Ausgewählter Auszug:
════════════════
Einen Stuhl anzubieten, um ihn dann wegzuziehen - dieser geschmacklose Scherz löst in Bruce Naumans "Violent Incident" (1986) eine Spirale der Gewalt aus, die sich innerhalb von Sekunden entlädt und den Aggressor wie die Geschädigte schwer verletzt hinterlässt. Das Video, das im Loop auf einem Röhrenfernseher gleich hinter dem Eingang zum "House of Losing Control" läuft, bringt eine Intensität mit, die dem titelgebenden Motto gerecht wird, aber in der Folge kaum mehr erreicht wird.

Die zur Zwischennutzung freigegebenen Räumlichkeiten eines verlassenen Autohauses samt Werkstätten, Geschäfts-, Verkaufsräumen, Parkplatz und Waschstraße und ein ausgedientes Zinshaus mit Diskothek im Erdgeschoss bergen in ihrer Bandbreite an Raumtypen großes Potential und haben Flair, was sich die ausgestellten Arbeiten immer wieder zu Nutze gemacht haben. Sei es eben der alte Club, der von sich aus die Idee von Exzess und Kontrollverlust transportiert, aber auch von Sehnsucht und Sex, was Hannah Neckel zu einer prägnanten Arbeit veranlasst hat (Hyper Heart, 2021). Ihre an Stahlketten hängenden Epoxid-Herzen vor den schmutzigen Spiegeln der Tanzfläche und einem bemitleidenswert leuchtenden Neonlichtschlauch sind gleichsam rührend wie verrucht. Auch Hana Usui arbeitet für Fukushima - 10 Years Later (2021) mit dem gegebenen Ort. Gut möglich, dass sie den ehemaligen Gemeinschaftsraum der Arbeiter im jetzigen Zustand zwischen Verwahrlosung und Verwüstung vorgefunden hat. Umgestürzte Stühle, am Boden liegende Jacken, vor Spinden zurückgelassene Schuhe und ein eingeschalteter Fernseher, auf dem Aufnahmen aus Fukushima - nach der Atomkatastrophe - in Schleife laufen.  Das ist ein Bild, das für sich selbst spricht. Usui gelingt ein Naturalismus, der das Hinterzimmer voller Fischernetze, Sand und Knochenreste nicht nötig hätte.
════════════════
Aufgabe A: Aus welchem Jahr stammt Bruce Naumans Video „Violent Incident“ laut dem Auszug?
Aufgabe B: Prüfe für jede Aussage, ob sie mit dem Auszug übereinstimmt, und belege dein Ja oder Nein mit einem wörtlichen Zitat. (i) Das Video von Bruce Nauman läuft auf einem Röhrenfernseher kurz hinter dem Eingang. (ii) Die Herzen von Hannah Neckel hängen an Seilen. (iii) Zum verlassenen Autohaus gehörte keine Waschstraße.
Aufgabe C: Nenne bitte alle Räumlichkeiten, die der Auszug als Teil des verlassenen Autohauses aufzählt.
Die Datensätze weiter unten werden hier nicht gebraucht.
════════════════
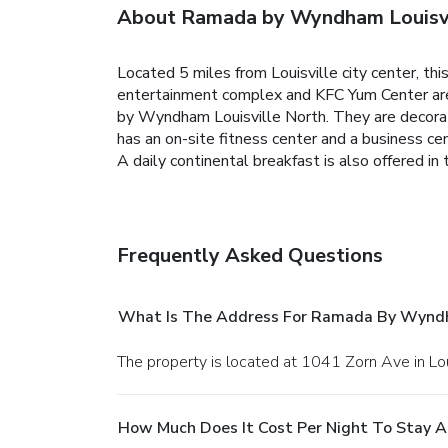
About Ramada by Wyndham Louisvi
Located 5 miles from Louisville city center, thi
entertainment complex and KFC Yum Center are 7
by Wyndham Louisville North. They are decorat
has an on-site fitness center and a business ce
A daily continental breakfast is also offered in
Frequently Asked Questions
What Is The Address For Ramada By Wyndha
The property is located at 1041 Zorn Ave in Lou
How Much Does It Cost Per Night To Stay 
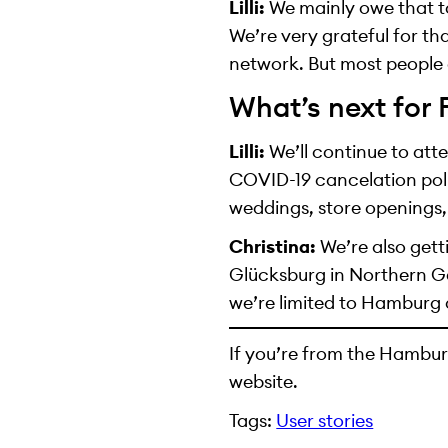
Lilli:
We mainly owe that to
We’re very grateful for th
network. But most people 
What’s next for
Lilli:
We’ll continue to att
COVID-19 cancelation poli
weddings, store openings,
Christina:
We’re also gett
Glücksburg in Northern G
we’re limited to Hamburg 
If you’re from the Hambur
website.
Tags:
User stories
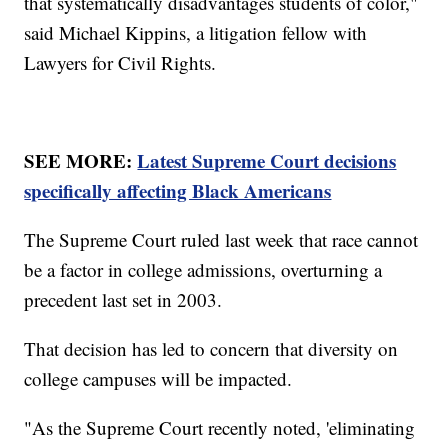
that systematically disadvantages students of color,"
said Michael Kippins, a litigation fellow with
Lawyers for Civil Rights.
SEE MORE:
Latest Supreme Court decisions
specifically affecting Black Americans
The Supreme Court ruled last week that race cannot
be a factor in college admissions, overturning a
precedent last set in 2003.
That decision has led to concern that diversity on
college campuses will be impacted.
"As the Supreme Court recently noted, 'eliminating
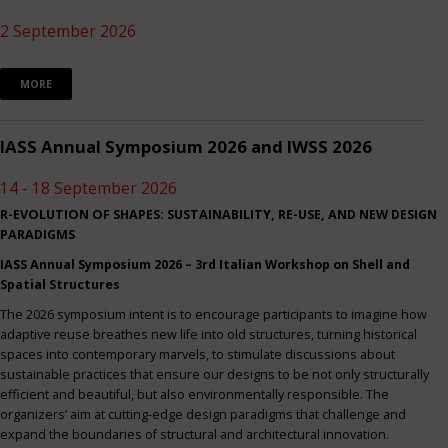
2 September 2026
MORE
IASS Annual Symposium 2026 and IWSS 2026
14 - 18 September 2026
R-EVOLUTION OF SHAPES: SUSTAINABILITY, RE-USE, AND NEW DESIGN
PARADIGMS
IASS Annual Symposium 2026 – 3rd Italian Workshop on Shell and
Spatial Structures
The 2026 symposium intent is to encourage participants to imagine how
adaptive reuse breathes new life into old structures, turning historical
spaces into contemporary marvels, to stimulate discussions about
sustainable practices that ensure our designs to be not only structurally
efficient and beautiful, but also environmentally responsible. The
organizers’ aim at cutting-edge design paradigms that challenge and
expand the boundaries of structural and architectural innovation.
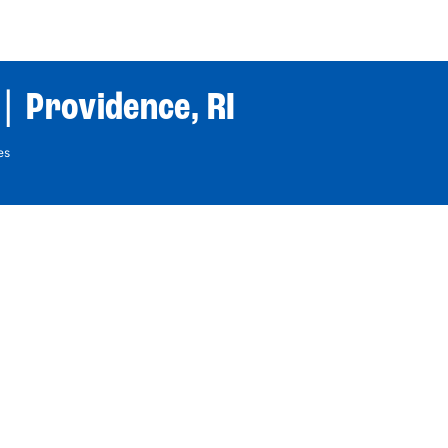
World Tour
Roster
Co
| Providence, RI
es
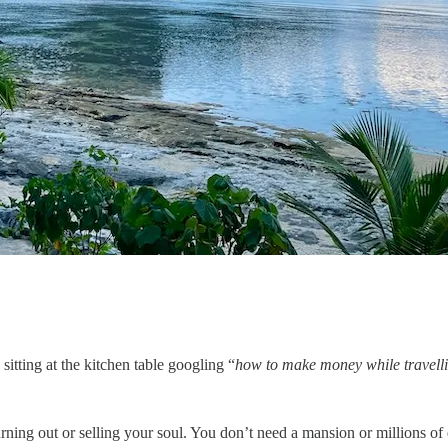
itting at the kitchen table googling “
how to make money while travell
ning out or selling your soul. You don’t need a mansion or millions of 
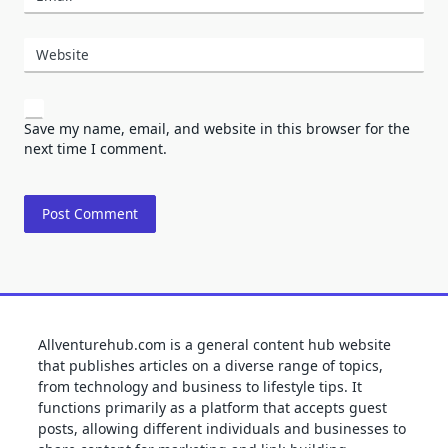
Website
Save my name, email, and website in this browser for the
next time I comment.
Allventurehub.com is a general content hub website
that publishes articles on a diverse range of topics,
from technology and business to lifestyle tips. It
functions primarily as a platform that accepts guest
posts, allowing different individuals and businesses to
════════════════
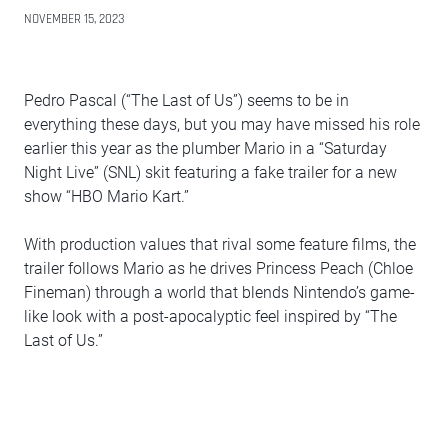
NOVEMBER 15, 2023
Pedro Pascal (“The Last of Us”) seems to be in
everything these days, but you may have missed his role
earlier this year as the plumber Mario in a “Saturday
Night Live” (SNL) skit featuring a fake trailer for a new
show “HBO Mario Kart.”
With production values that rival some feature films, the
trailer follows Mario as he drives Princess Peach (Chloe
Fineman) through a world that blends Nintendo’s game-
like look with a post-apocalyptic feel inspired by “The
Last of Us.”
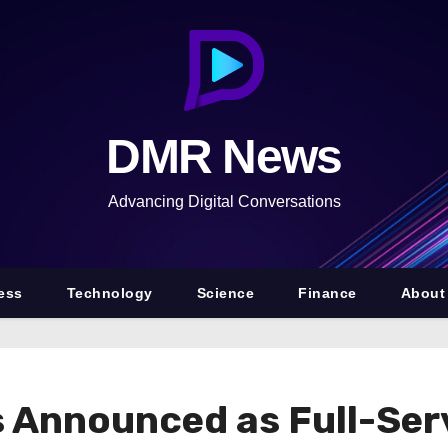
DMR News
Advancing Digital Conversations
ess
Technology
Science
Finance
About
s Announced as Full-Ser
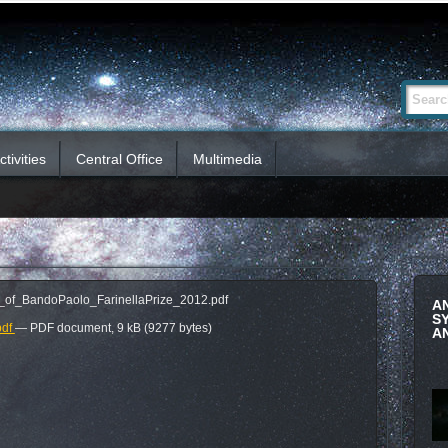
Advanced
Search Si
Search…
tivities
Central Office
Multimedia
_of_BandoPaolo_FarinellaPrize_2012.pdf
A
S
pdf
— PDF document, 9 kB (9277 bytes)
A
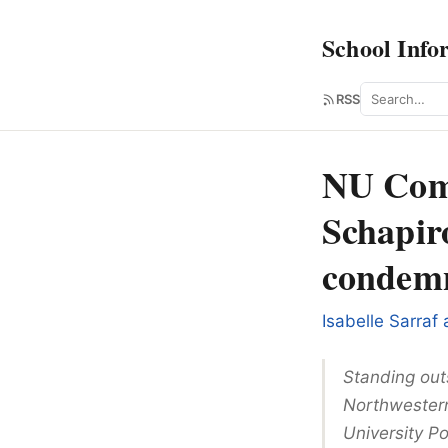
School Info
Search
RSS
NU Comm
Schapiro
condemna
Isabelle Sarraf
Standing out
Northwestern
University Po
════════════════
Lösung A: 1986

Lösung B:
(i) Ja: „im Loop auf einem Röhrenfernseher gleich hinter dem Eingang“
(ii) Nein: „an Stahlketten hängenden Epoxid-Herzen“
(iii) Nein: „Parkplatz und Waschstraße“

Lösung C: Werkstätten, Geschäftsräume, Verkaufsräume, Parkplatz, Waschstraße